AMD Athlon logo |
|
Produced | From mid 1999 to 2005 |
---|---|
Common manufacturer(s) |
|
Max. CPU clock rate | 500 MHz to 2.33 GHz |
FSB speeds | 200 MT/s to 400 MT/s |
Min. feature size | 0.25 µm to 0.13 µm |
Instruction set | x86 |
Socket(s) | |
Core name(s) |
|
Athlon is the brand name applied to a series of x86-compatible microprocessors designed and manufactured by Advanced Micro Devices (AMD). The original Athlon (now called Athlon Classic) was the first seventh-generation x86 processor and, in a first, retained the initial performance lead it had over Intel's competing processors for a significant period of time. The original Athlon also had the distinction of being the first desktop processor to reach speeds of one gigahertz (GHz). AMD has continued using the Athlon name with the Athlon 64, an eighth-generation processor featuring x86-64 (later renamed AMD64) architecture, and the Athlon II.
The Athlon made its debut on June 23, 1999. Athlon is the ancient Greek word for "Champion/trophy of the games".
Contents |
AMD ex-CEO and founder Jerry Sanders developed strategic partnerships during the late 1990s to improve AMD's presence in the PC market based on the success of the AMD K6 architecture. One major partnership announced in 1998 paired AMD with semiconductor giant Motorola.[1] In the announcement, Sanders referred to the partnership as creating a "virtual gorilla" that would enable AMD to compete with Intel on fabrication capacity while limiting AMD's financial outlay for new facilities. This partnership also helped to co-develop copper-based semiconductor technology, which would become a cornerstone of the K7 production process.
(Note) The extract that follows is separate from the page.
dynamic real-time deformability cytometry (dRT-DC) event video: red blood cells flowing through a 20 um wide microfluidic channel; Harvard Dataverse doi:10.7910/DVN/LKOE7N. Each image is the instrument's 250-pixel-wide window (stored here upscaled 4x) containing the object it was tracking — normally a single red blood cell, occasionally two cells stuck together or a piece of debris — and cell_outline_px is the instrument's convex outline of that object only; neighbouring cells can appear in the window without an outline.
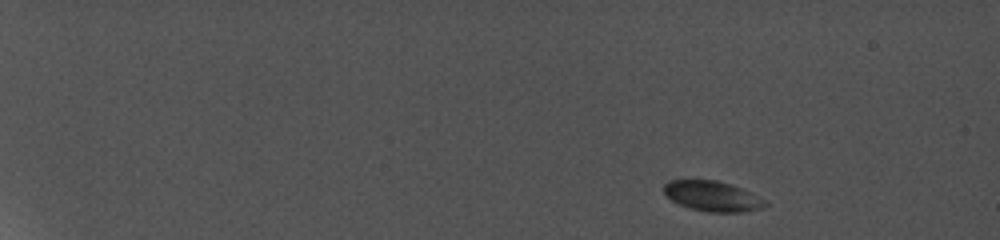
{"species": "common noctule bat (a hibernating species)", "species_latin": "Nyctalus noctula", "temperature_condition": "cold", "stored_images_in_passage": 10, "camera_frame_rate_fps": 5000, "um_per_image_px": 0.085, "animal": {"sex": "female", "body_mass_g": 19.0, "forearm_length_mm": 56.7}, "frame": {"image": 1, "passage_image": 1, "time_ms": 0.0, "image_size_px": [1000, 240], "cell_outline_px": [[768, 204], [764, 208], [740, 212], [708, 212], [688, 208], [672, 200], [664, 192], [664, 184], [668, 180], [712, 180], [728, 184], [740, 188], [764, 200]], "centroid_in_image_um": [60.53, 16.69], "position_along_channel_um": 24.5, "area_um2": 17.51}}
In August 1999, AMD released the Athlon (K7) processor. Notably, the design team was led by Dirk Meyer, who had worked as a lead engineer on multiple Alpha microprocessors during his employment at DEC. Jerry Sanders had approached many of the engineering staff to work for AMD as DEC wound down their semiconductor business, and brought in a near-complete team of engineering experts. The balance of the Athlon design team comprised AMD K5 and K6 veterans.
By working with Motorola, AMD was able to refine copper interconnect manufacturing to the production stage about one year before Intel. The revised process permitted 180-nanometer processor production. The accompanying die-shrink resulted in lower power consumption, permitting AMD to increase Athlon clock speeds to the 1 GHz range.[2] Yields on the new process exceeded expectations, permitting AMD to deliver high speed chips in volume in March 2000.
Internally, the Athlon is a fully seventh generation x86 processor, the first of its kind. Like the AMD K5 and K6, the Athlon dynamically buffers internal micro-instructions at runtime resulting from parallel x86 instruction decoding. The CPU is an out-of-order design, again like previous post-5x86 AMD CPUs. The Athlon utilizes the Alpha 21264's EV6 bus architecture with double data rate (DDR) technology. This means that at 100 MHz, the Athlon front side bus actually transfers at a rate similar to a 200 MHz single data rate bus (referred to as 200 MT/s), which was superior to the method used on Intel's Pentium III (with SDR bus speeds of 100 MHz and 133 MHz).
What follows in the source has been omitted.